Cours d’agriculture (Rozier)/LABOUREUR

Hôtel Serpente (Tome sixièmep. 148-149).


LABOUREUR. C’est celui qui laboure ou fait profession de faire labourer & cultiver des terres. Conduire une charrue paroît une action bien facile ; cependant, sur vingt laboureurs, on en trouve à peine un excellent, deux passables, & le reste au-dessous du médiocre. On reconnoît un bon laboureur à la manière aisée dont il conduit & manie sa charrue ; à la facilité que l’habitude lui a donnée de la faire enfoncer ou soulever à volonté ; à l’art d’ouvrir des sillons égaux & droits ; au versement des terres sur le bord du sillon, &c. Enfin, un bon laboureur est celui qui ne fatigue pas ses bêtes, & qui fait proportionner la profondeur du sillon à la qualité de la terre.
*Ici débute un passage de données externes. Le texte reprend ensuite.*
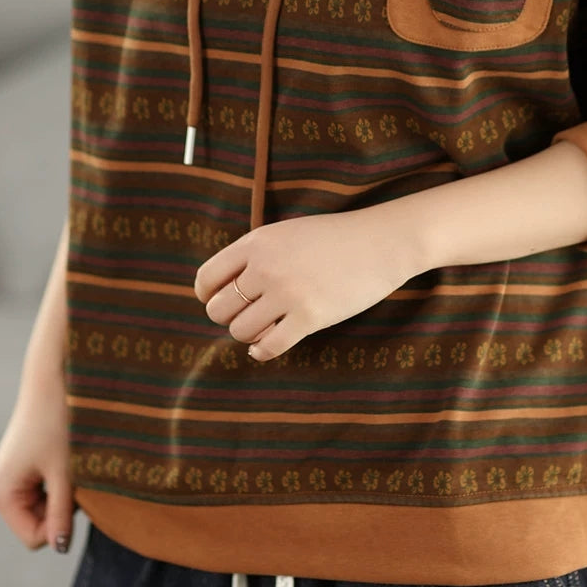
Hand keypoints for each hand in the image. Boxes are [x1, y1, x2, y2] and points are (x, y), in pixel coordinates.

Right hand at [0, 373, 77, 553]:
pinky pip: (41, 492)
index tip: (75, 496)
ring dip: (61, 495)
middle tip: (74, 476)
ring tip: (70, 465)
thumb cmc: (58, 423)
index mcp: (0, 494)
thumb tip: (60, 547)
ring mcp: (7, 478)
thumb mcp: (64, 472)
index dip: (59, 526)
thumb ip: (61, 513)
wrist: (52, 380)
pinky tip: (65, 461)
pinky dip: (58, 483)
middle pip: (36, 524)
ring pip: (41, 509)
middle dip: (60, 508)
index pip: (33, 538)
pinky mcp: (18, 468)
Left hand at [194, 207, 420, 361]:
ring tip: (264, 326)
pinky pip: (269, 347)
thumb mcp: (284, 234)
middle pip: (219, 309)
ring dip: (248, 334)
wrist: (380, 243)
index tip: (221, 300)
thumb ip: (254, 256)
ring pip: (240, 331)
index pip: (207, 279)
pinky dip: (262, 351)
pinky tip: (266, 346)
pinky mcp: (310, 317)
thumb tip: (221, 290)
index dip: (208, 295)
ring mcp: (288, 293)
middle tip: (246, 315)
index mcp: (256, 242)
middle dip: (228, 317)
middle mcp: (266, 267)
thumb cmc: (331, 239)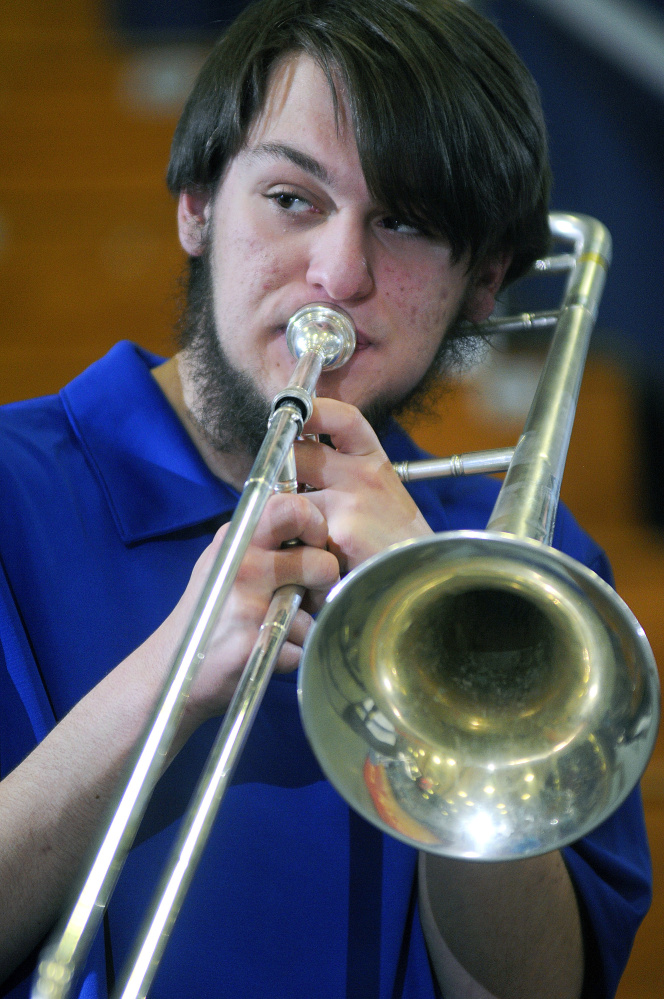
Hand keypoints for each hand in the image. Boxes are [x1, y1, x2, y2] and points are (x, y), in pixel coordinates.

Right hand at [142, 491, 339, 731]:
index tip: (313, 545)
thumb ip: (264, 542)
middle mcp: (243, 566)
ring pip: (313, 615)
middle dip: (326, 581)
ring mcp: (248, 606)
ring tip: (270, 628)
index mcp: (238, 539)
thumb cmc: (209, 609)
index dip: (316, 526)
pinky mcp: (254, 645)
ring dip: (302, 627)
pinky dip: (289, 655)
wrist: (170, 665)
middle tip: (310, 593)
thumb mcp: (225, 559)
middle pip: (321, 563)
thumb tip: (315, 529)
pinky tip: (262, 650)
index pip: (292, 508)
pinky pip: (300, 648)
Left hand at [293, 398, 432, 574]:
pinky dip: (296, 548)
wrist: (422, 580)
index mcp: (375, 462)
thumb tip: (298, 461)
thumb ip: (347, 474)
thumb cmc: (396, 543)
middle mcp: (364, 475)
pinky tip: (310, 561)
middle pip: (299, 455)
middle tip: (279, 495)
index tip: (294, 412)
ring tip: (297, 540)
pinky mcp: (340, 535)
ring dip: (285, 518)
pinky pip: (297, 532)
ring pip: (290, 497)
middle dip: (281, 473)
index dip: (314, 410)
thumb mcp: (382, 495)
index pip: (343, 418)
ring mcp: (352, 503)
Quant aux laboureurs ordinaires, tout sol à leurs yeux est le même ; ce sont autant de machines traînées plutôt par les bêtes confiées à leurs soins. Un bon laboureur s’affectionne à ses animaux ; il les aime, les caresse, les bat rarement, & ils obéissent à sa voix. Si la fatigue est considérable, il fait ce qu’il peut pour la diminuer, en redoublant ses efforts. À peine le bétail est-il rentré dans l’écurie, qu’il le bouchonne, s’il est en sueur, le couvre au besoin, veille à lui procurer une bonne litière, le panse & l’étrille plusieurs fois chaque jour, & son zèle souvent trop empressé, le porte à procurer à l’animal beaucoup plus de fourrage qu’il ne doit en consommer : j’en ai vu qui partageoient avec lui le pain de leur déjeuner. L’on observe presque toujours que les laboureurs qui ne savent pas travailler, s’attachent rarement à leurs bêtes ; elles sont sales, crottées, mal soignées, mal nourries ; & cette négligence vient de ce qu’ils labourent sans le désir de bien faire, en un mot, parce qu’ils sont obligés de travailler pour vivre. De ce peu d’aptitude, de cette indifférence, naît l’insouciance où ils sont de la conservation du bétail. Il est battu, mal nourri & mal soigné. Dès que vous connoîtrez un bon laboureur dans le canton, n’épargnez ni soin ni argent pour vous le procurer, & tâchez de vous l’affectionner par de bons procédés, & sur-tout par de bons gages ; votre argent sera placé à gros intérêt.